RFC 744 (rfc744) - Page 2 of 6
MARS - a Message Archiving and Retrieval Service
Alternative Format: Original Text Document
NWG/RFC 744 JS5 8-Jan-78 21:59 42857
MARS - A Message Archiving & Retrieval Service
II. Using MARS
----------
A. Message Indexing
----------------
For each message, a vector of parsed tokens is created. The parsed
tokens are collected by the message-field in which they occurred -- to
be used as "indexes", i.e., values of inverted fields, by the
Datacomputer.
The Filer "indexes", essentially without analysis, except for the
following:
-- Each distinguishable section of the message is indexed
separately; each header line is a separate inversion domain, as
is the body of the message.
-- The header lines which contain ARPANET addresses are analyzed in
order to index separately on mailbox and host.
-- The date-field is parsed and converted to the standard Tenex
internal date/time format, which is better adapted for
less-than/greater-than comparisons, as in retrievals which
specify a date range.
-- One-character words in both the subject-field and the
message-text field arbitrarily discarded.
-- Two-character words in the message-text field are arbitrarily
discarded.
-- Hyphenated phrases, i.e., words bound together by hyphens, are
retained intact.
-- All message formats which conform to RFC 733 standards are
accommodated. The minimum requirements are: a date-field, a
from-field, and a blank line between the message-header and
message-body.

### ENTRIES PROVIDED
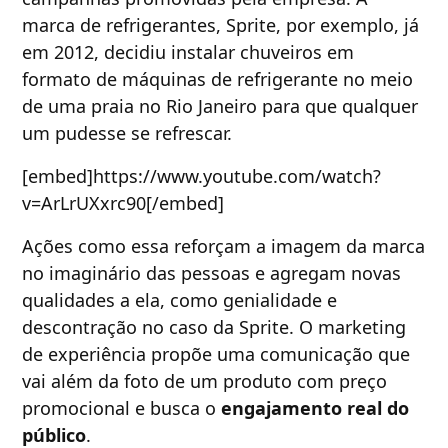
marca de refrigerantes, Sprite, por exemplo, já
em 2012, decidiu instalar chuveiros em
formato de máquinas de refrigerante no meio
de uma praia no Rio Janeiro para que qualquer
um pudesse se refrescar.
[embed]https://www.youtube.com/watch?
v=ArLrUXxrc90[/embed]
Ações como essa reforçam a imagem da marca
no imaginário das pessoas e agregam novas
qualidades a ela, como genialidade e
descontração no caso da Sprite. O marketing
de experiência propõe uma comunicação que
vai além da foto de um produto com preço
promocional e busca o
engajamento real do
público
.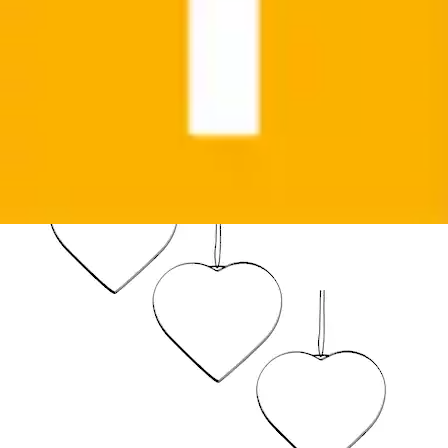
Creativ deco
Ursprünglicher Preis
UVP 22,99 €
Rabatt
- 17 %
Aktueller Preis
18,99 €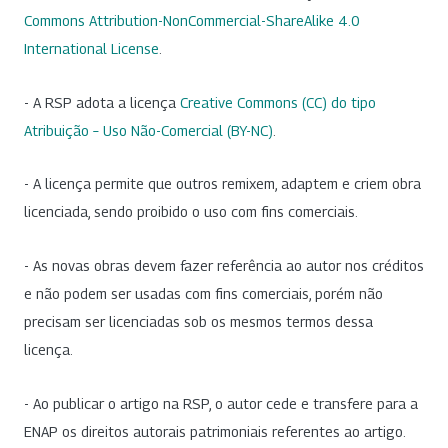
Commons Attribution-NonCommercial-ShareAlike 4.0
International License
.
- A RSP adota a licença
Creative Commons (CC) do tipo
Atribuição – Uso Não-Comercial (BY-NC)
.
- A licença permite que outros remixem, adaptem e criem obra
licenciada, sendo proibido o uso com fins comerciais.
- As novas obras devem fazer referência ao autor nos créditos
e não podem ser usadas com fins comerciais, porém não
precisam ser licenciadas sob os mesmos termos dessa
licença.
- Ao publicar o artigo na RSP, o autor cede e transfere para a
ENAP os direitos autorais patrimoniais referentes ao artigo.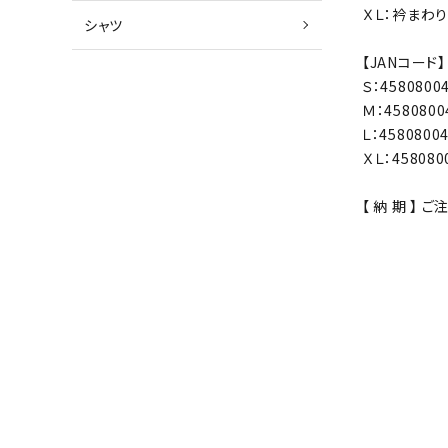
ＸＬ：衿まわり 
シャツ
【JANコード】
Ｓ：4580800
Ｍ：4580800
Ｌ：4580800
ＸＬ：458080
【 納 期 】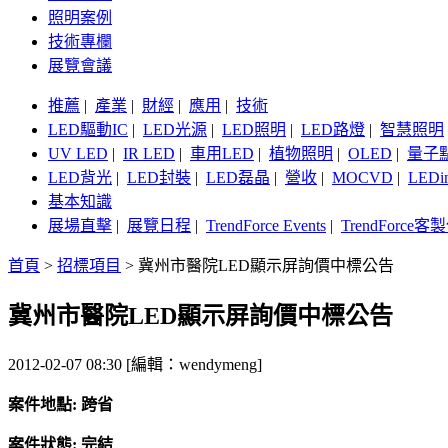
照明案例
技術專欄
展覽會議
推薦
|
產業
|
財經
|
應用
|
技術
LED驅動IC
|
LED光源
|
LED照明
|
LED路燈
|
智慧照明
UV LED
|
IR LED
|
車用LED
|
植物照明
|
OLED
|
量子
LED背光
|
LED封裝
|
LED磊晶
|
營收
|
MOCVD
|
LEDi
基本知識
展場直擊
|
展覽日程
|
TrendForce Events
|
TrendForce
首頁
>
招標項目
>
冀州市醫院LED顯示屏詢價中標公告
冀州市醫院LED顯示屏詢價中標公告
2012-02-07 08:30 [編輯：wendymeng]
案件地點: 跨省
案件狀態: 完結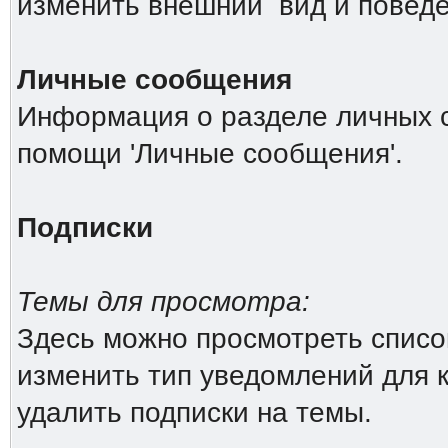
изменить внешний вид и повед
Личные сообщения
Информация о разделе личных 
помощи 'Личные сообщения'.
Подписки
Темы для просмотра:
Здесь можно просмотреть список
изменить тип уведомлений для 
удалить подписки на темы.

### TASK OBJECTIVE
Write out everything in the MARS message-indexing text from "-- Two-character words" down to "retained intact.", word for word.

### EXERCISE ANSWER
-- Two-character words in the message-text field are arbitrarily
discarded.
-- Hyphenated phrases, i.e., words bound together by hyphens, are
retained intact.